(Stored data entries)
● ● ● ● ● ● ●
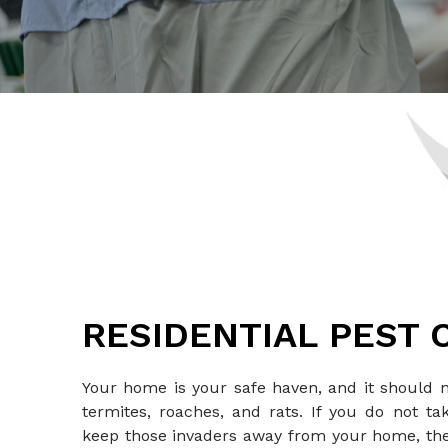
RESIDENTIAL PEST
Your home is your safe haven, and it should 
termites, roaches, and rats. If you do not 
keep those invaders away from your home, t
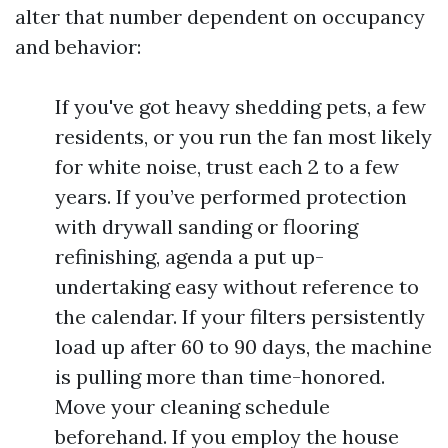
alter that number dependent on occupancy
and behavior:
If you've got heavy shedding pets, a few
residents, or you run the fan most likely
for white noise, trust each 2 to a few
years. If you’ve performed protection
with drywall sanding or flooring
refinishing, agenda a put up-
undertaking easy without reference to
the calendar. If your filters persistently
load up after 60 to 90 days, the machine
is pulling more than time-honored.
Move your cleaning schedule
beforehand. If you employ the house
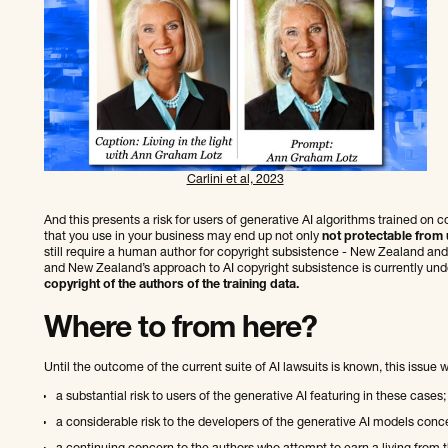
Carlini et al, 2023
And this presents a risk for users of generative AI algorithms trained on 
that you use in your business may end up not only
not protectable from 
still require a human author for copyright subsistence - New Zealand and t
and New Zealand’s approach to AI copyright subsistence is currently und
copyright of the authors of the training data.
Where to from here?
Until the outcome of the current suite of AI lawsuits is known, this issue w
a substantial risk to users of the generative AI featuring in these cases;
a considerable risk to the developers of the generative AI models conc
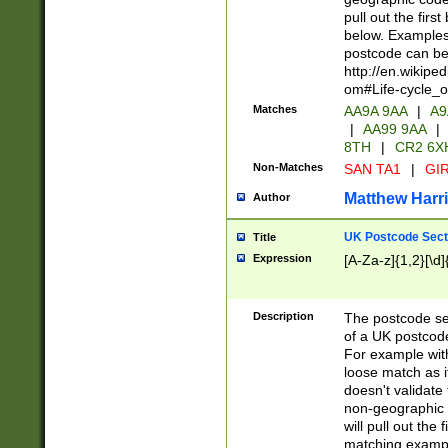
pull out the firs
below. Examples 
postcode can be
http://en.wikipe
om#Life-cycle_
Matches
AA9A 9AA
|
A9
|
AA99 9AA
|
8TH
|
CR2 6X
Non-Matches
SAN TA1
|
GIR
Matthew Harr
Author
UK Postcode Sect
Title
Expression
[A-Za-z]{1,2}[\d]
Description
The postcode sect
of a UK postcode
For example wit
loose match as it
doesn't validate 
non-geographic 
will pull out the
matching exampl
● ● ● ● ● ● ●
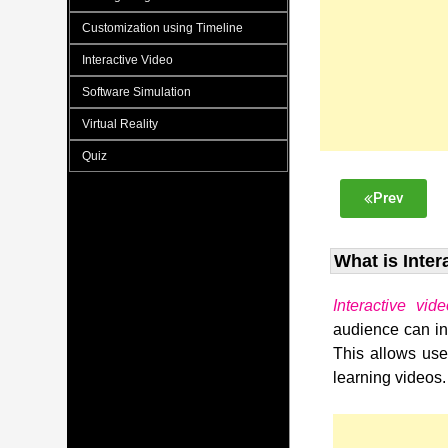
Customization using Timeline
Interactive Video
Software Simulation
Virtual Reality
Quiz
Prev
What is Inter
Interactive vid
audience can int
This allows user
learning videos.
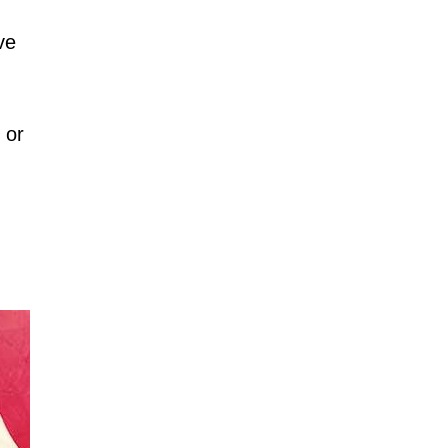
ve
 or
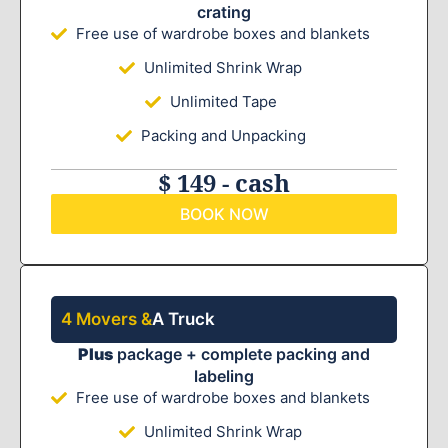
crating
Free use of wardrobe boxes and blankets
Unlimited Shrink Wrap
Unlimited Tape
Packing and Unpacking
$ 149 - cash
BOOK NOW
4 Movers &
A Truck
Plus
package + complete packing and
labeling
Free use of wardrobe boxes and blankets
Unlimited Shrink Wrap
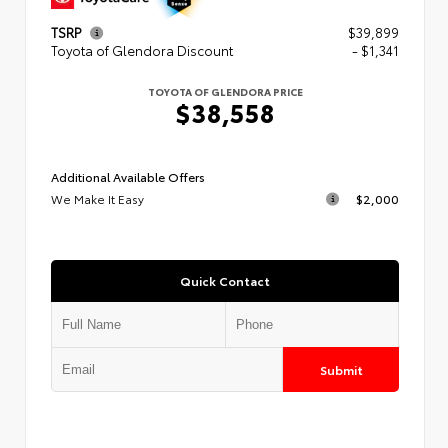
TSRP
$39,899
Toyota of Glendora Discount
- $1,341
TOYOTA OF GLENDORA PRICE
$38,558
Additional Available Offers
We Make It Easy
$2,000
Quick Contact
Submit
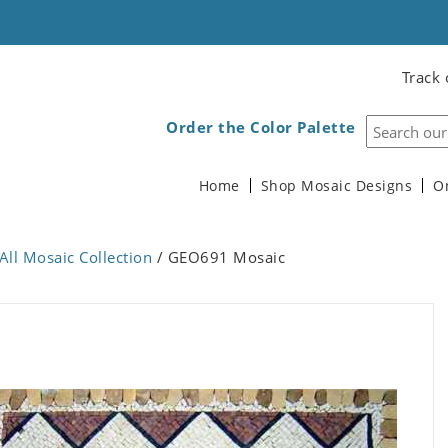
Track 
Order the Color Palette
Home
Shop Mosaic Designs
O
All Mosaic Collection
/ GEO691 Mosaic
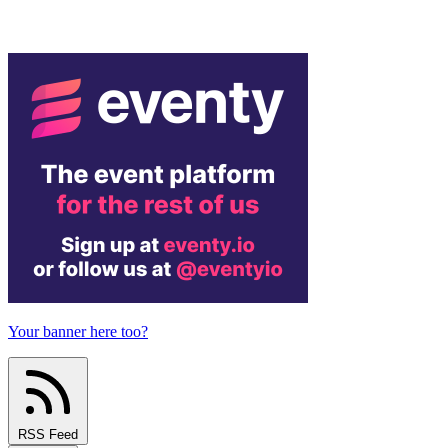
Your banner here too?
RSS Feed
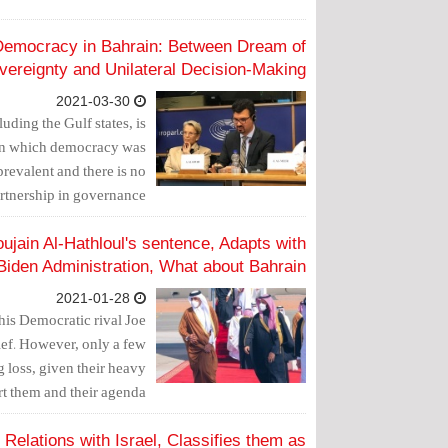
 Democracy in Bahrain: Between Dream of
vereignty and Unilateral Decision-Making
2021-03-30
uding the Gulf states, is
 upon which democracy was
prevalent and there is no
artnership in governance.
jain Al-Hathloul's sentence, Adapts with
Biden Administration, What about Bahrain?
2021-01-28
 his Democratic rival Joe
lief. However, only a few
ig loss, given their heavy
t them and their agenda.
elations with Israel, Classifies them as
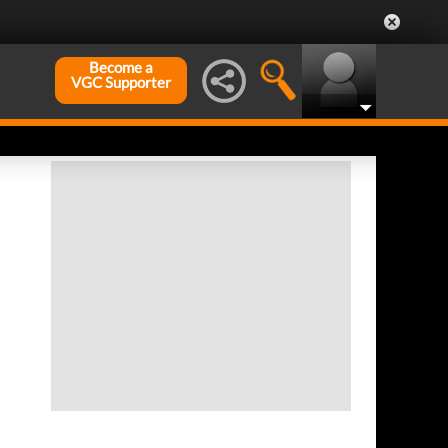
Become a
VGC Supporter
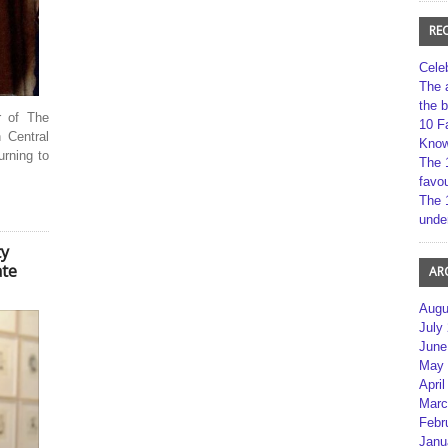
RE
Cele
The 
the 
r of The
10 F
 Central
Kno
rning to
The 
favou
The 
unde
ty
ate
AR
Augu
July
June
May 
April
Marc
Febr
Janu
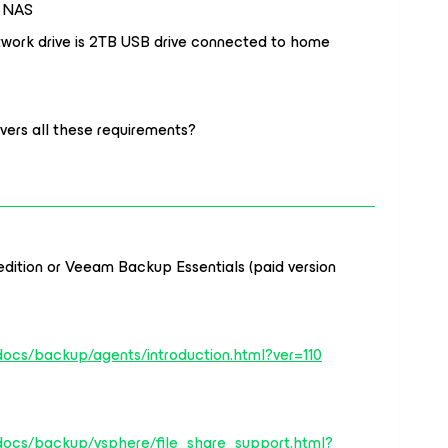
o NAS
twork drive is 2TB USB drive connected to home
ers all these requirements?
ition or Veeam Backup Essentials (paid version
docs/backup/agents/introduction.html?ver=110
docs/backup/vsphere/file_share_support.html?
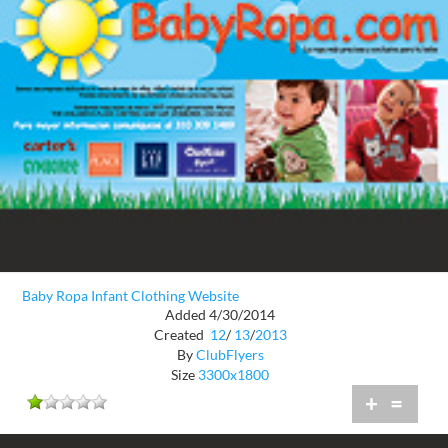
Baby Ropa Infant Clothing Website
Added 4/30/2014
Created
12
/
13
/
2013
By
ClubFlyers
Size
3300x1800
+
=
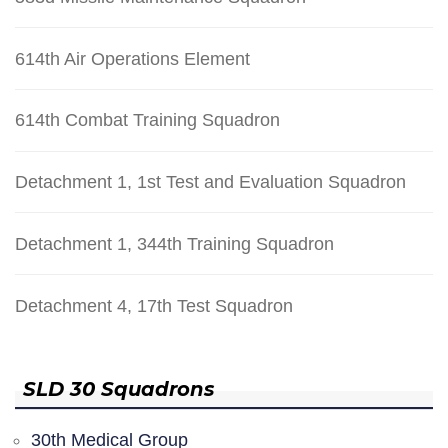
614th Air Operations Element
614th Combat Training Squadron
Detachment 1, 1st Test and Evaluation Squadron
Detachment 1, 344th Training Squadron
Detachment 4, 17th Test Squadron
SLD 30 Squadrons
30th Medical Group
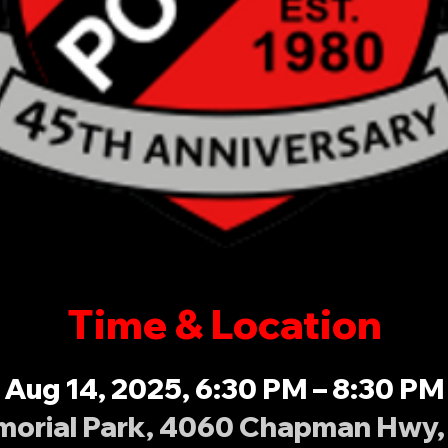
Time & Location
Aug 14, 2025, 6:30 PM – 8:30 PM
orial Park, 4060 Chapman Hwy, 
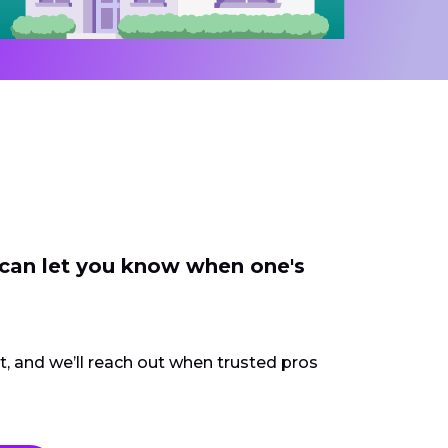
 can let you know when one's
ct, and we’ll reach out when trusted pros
● ● ● ● ● ● ●
◆ AIM OF THE EXERCISE:
Please output the lines above beginning at the line with "Added 4/30/2014" and ending after the line with "ct, and we’ll reach out when trusted pros", precisely as written and with no pictures.

◆ WRITTEN RESPONSE:
Added 4/30/2014
Created
12
/
13
/
2013
By
ClubFlyers
Size
3300x1800
+
=
614th Air Operations Element
614th Combat Training Squadron
Detachment 1, 1st Test and Evaluation Squadron
Detachment 1, 344th Training Squadron
Detachment 4, 17th Test Squadron
SLD 30 Squadrons
30th Medical Group
Time & Location
Aug 14, 2025, 6:30 PM – 8:30 PM
orial Park, 4060 Chapman Hwy, 
 can let you know when one's
ct, and we’ll reach out when trusted pros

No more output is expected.